Question

A cast product of a particular material has dimensions 75 mm \(\times\) 125 mm \(\times\) 20 mm. The total solidification time for the cast product is found to be 2.0 minutes as calculated using Chvorinov's rule having the index, \(n = 2\). If under the identical casting conditions, the cast product shape is changed to a cylinder having diameter = 50 mm and height = 50 mm, the total solidification time will be \(\underline{\hspace{1cm}}\) minutes (round off to two decimal places).

Hint:

Chvorinov's rule is used to estimate solidification times for different casting shapes based on the volume-to-surface-area ratio.

Answer 1

Correct Answer: 2.6 - 3

Chvorinov's rule states that the solidification time is proportional to the square of the volume-to-surface area ratio: \[ t = B \left( \frac{V}{A} \right)^n, \] where:
- \(V\) is the volume,
- \(A\) is the surface area,
- \(n = 2\) is the index.

### [Record extracts]
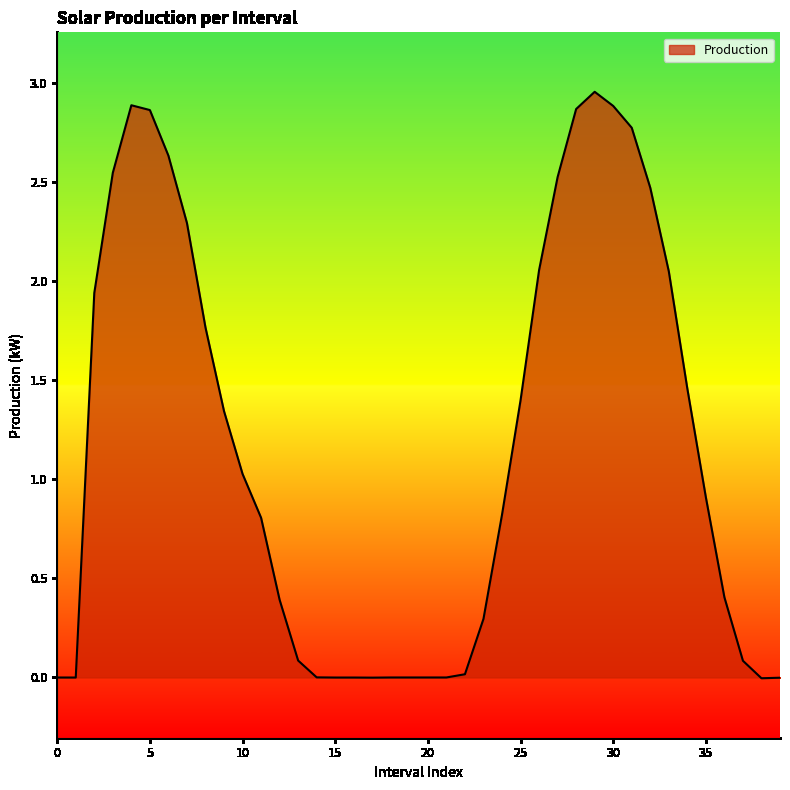

What is the difference between the maximum and minimum values?

3.0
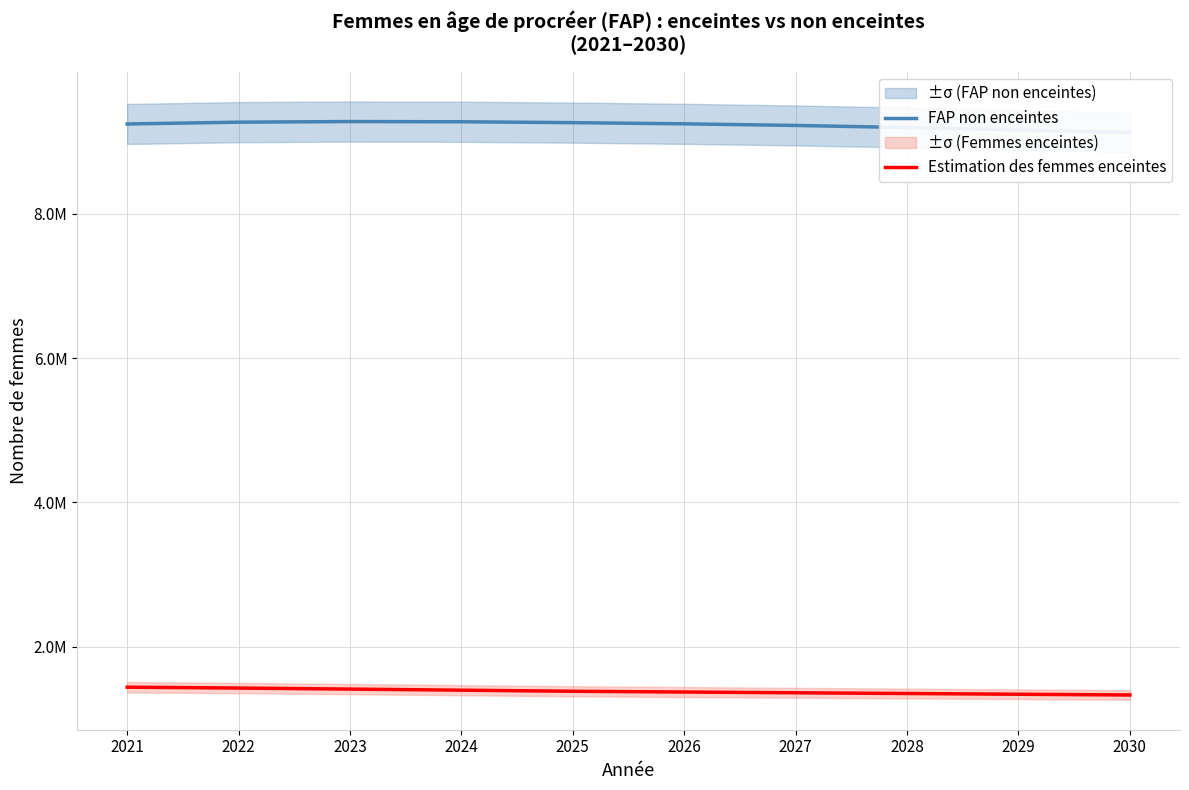

Is it true that FAP non enceintes equals 9123419.0 at 2030?

True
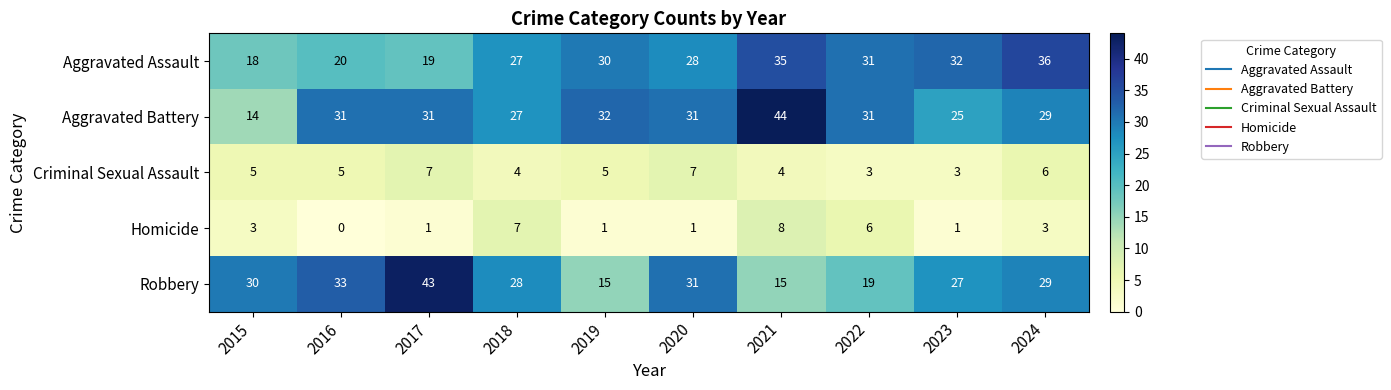

Is it true that Criminal Sexual Assault equals 1 at 2018?

False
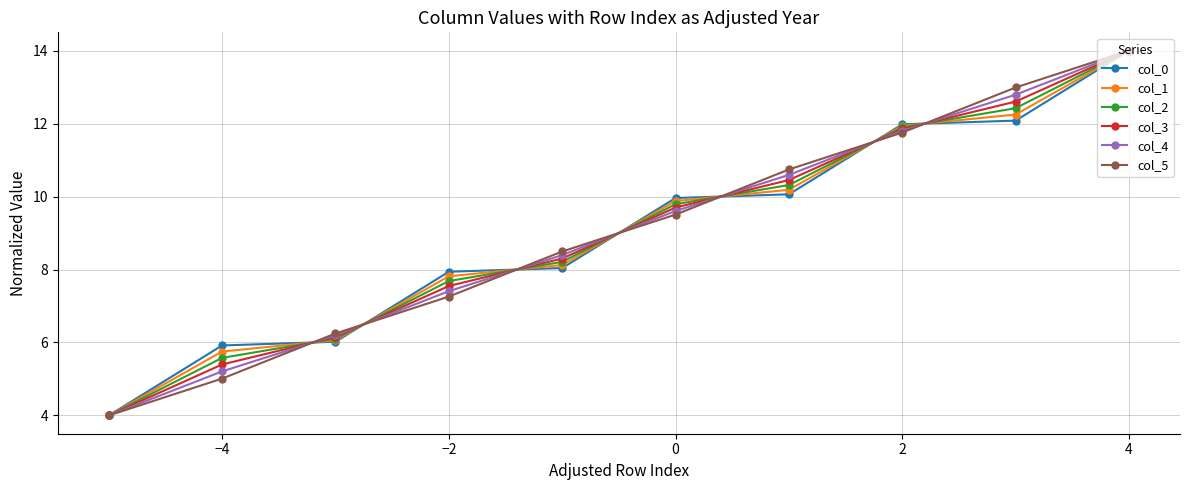

True or false: col_5 has more than 1 interior local peaks.

False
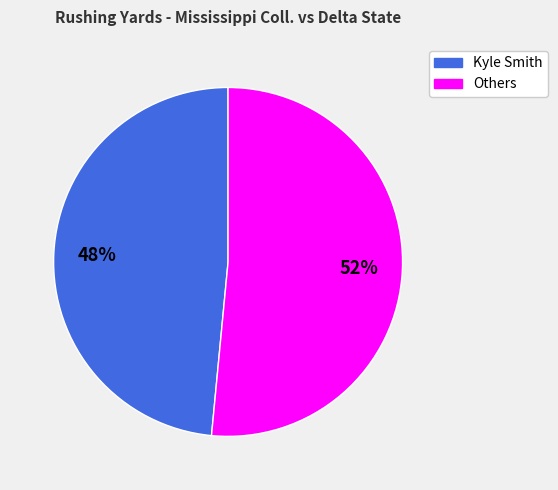

To the nearest percent, what is the average slice percentage?

50%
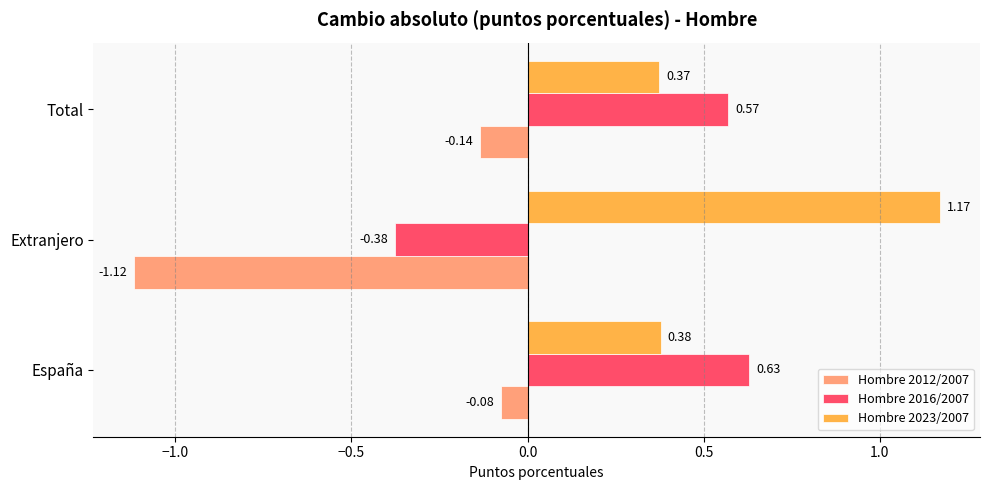

At which category does the chart reach its minimum across all series?

Extranjero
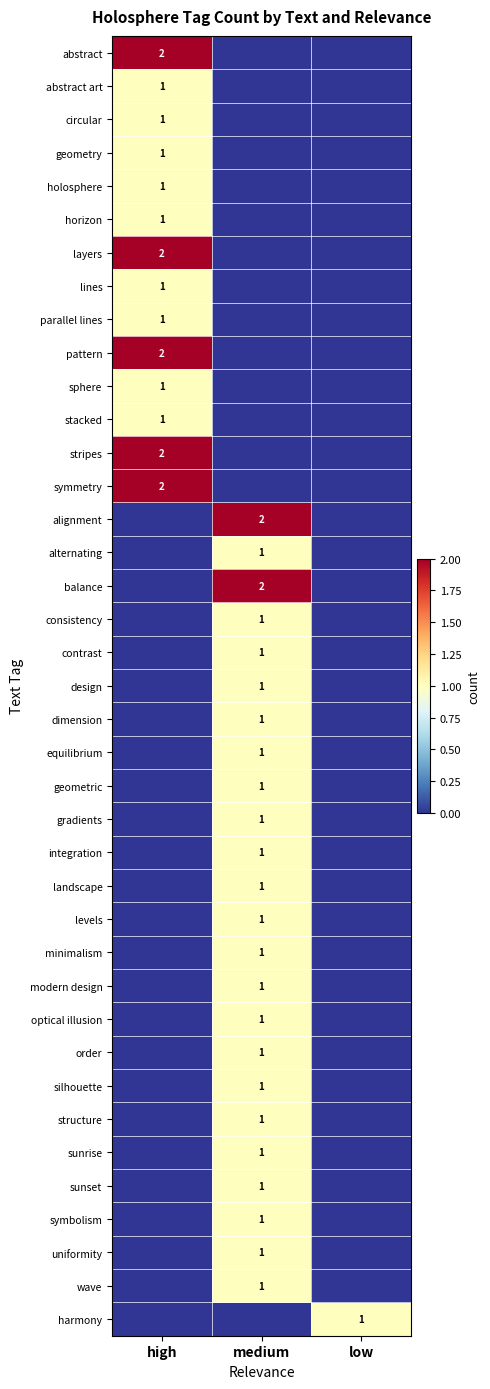

At which category is the sum across all series the highest?

medium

### [Task objective]
In two sentences, summarize the casting question. You won't need the items for this.

### [Solution to the exercise]
A cast product measuring 75 mm × 125 mm × 20 mm solidifies in 2.0 minutes by Chvorinov's rule with index n = 2, and the question asks for the solidification time under identical conditions when the shape becomes a cylinder with a diameter of 50 mm and a height of 50 mm, rounded to two decimal places. The answer lists the correct range as 2.6 - 3 and states that Chvorinov's rule makes solidification time proportional to the square of the volume-to-surface-area ratio.